Icelandic energy company

HS Orka is a privately owned Icelandic energy company that produces electricity and hot water mainly from geothermal sources, mainly on the Reykjanes Peninsula. It is the third largest electricity producer in Iceland, after Landsvirkjun and Orka náttúrunnar. HS Orka operates two geothermal power plants: Svartsengi and Reykjanes, as well as a small hydropower station, Brú. As of 2022, its total installed electrical capacity is 215 MW, and 190 MWth geothermal hot water power.

== History ==
HS Orka traces its routs back to 1974, when the construction of the Svartsengi Power Station began. It was the world's first combined heat and power geothermal power station. It was established as Hitaveita Suðurnesja, and majority owned by local municipalities. In 1976, Svartsengi Power Station began providing geothermal hot water through a district heating network in Grindavík. In 1978, electricity production began at Svartsengi Power station. Geothermal district heating distribution was later expanded to the rest of towns on the Reykjanes Peninsula.

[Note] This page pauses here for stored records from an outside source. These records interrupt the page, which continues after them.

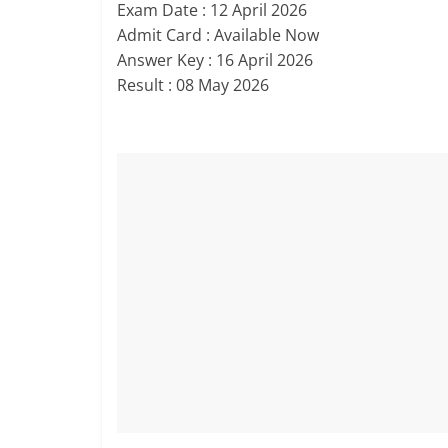
Exam Date : 12 April 2026
Admit Card : Available Now
Answer Key : 16 April 2026
Result : 08 May 2026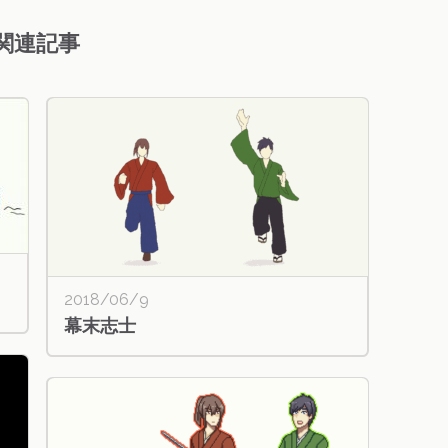
関連記事
2018/06/9
幕末志士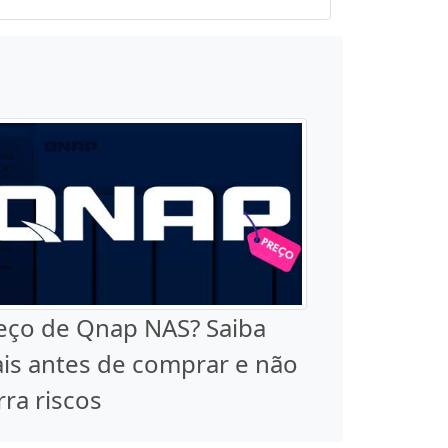
eço de Qnap NAS? Saiba
is antes de comprar e não
rra riscos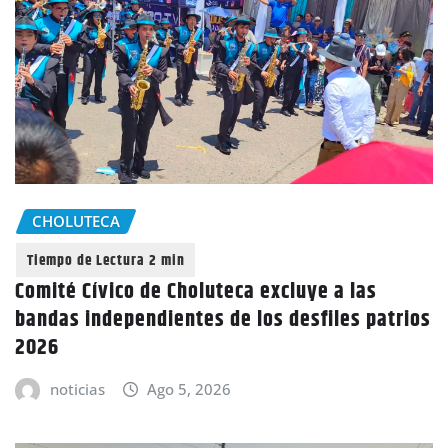
CHOLUTECA
Comité Cívico de Choluteca excluye a las
bandas independientes de los desfiles patrios
2026
noticias
Ago 5, 2026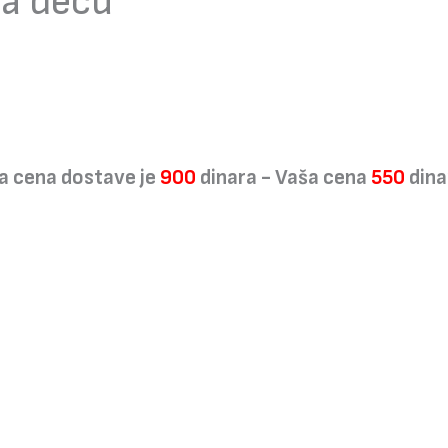
za decu
a cena dostave je
900
dinara - Vaša cena
550
dina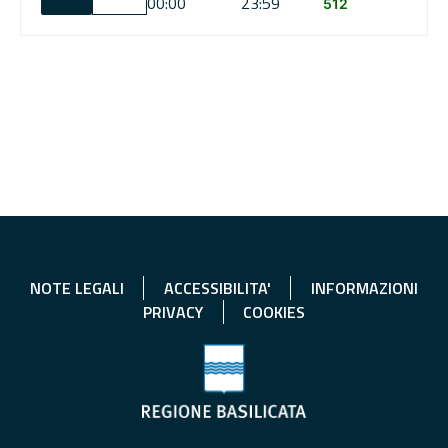
00:00
23:59
512
NOTE LEGALI
ACCESSIBILITA'
INFORMAZIONI
PRIVACY
COOKIES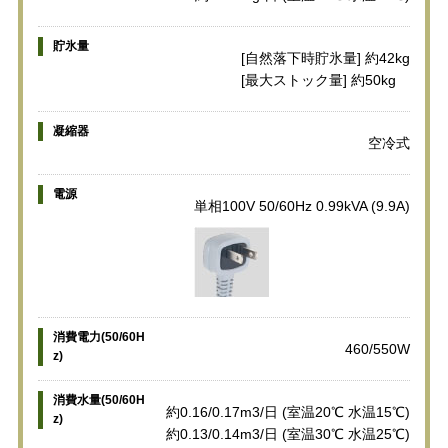
貯氷量
[自然落下時貯氷量] 約42kg
[最大ストック量] 約50kg
凝縮器
空冷式
電源
単相100V 50/60Hz 0.99kVA (9.9A)
消費電力(50/60H
460/550W
z)
消費水量(50/60H
約0.16/0.17m3/日 (室温20℃ 水温15℃)
z)
約0.13/0.14m3/日 (室温30℃ 水温25℃)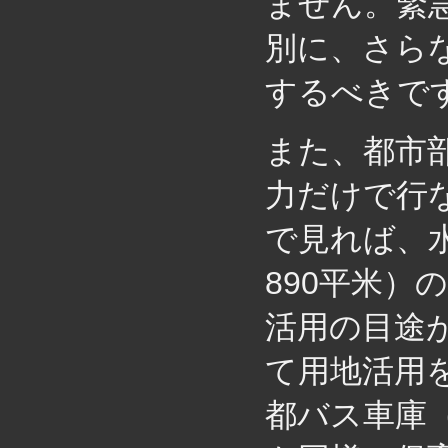
ません。緊
別に、さら
するべきで
また、都市
力だけで行
で見れば、
890平米
活用の目途
て用地活用
都バス車庫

As a result of new laws, in 2008 Hitaveita Suðurnesja split off its distribution arm into HS Veitur. Hitaveita Suðurnesja was then renamed HS Orka and oversees energy production (operation of power plants and wholesale of energy). In 2009, Alterra Power began buying shares in HS Orka and by 2011 had majority ownership. In 2019, Alterra sold off its shares in HS Orka and is now majority owned by Macquarie Infrastructure and Real Assets (MIRA). The distributor, HS Veitur, is still majority owned by the local municipality, Reykjanesbær.

In 2023, one of the power plants operated by HS Orka had to be shielded from being exposed to lava.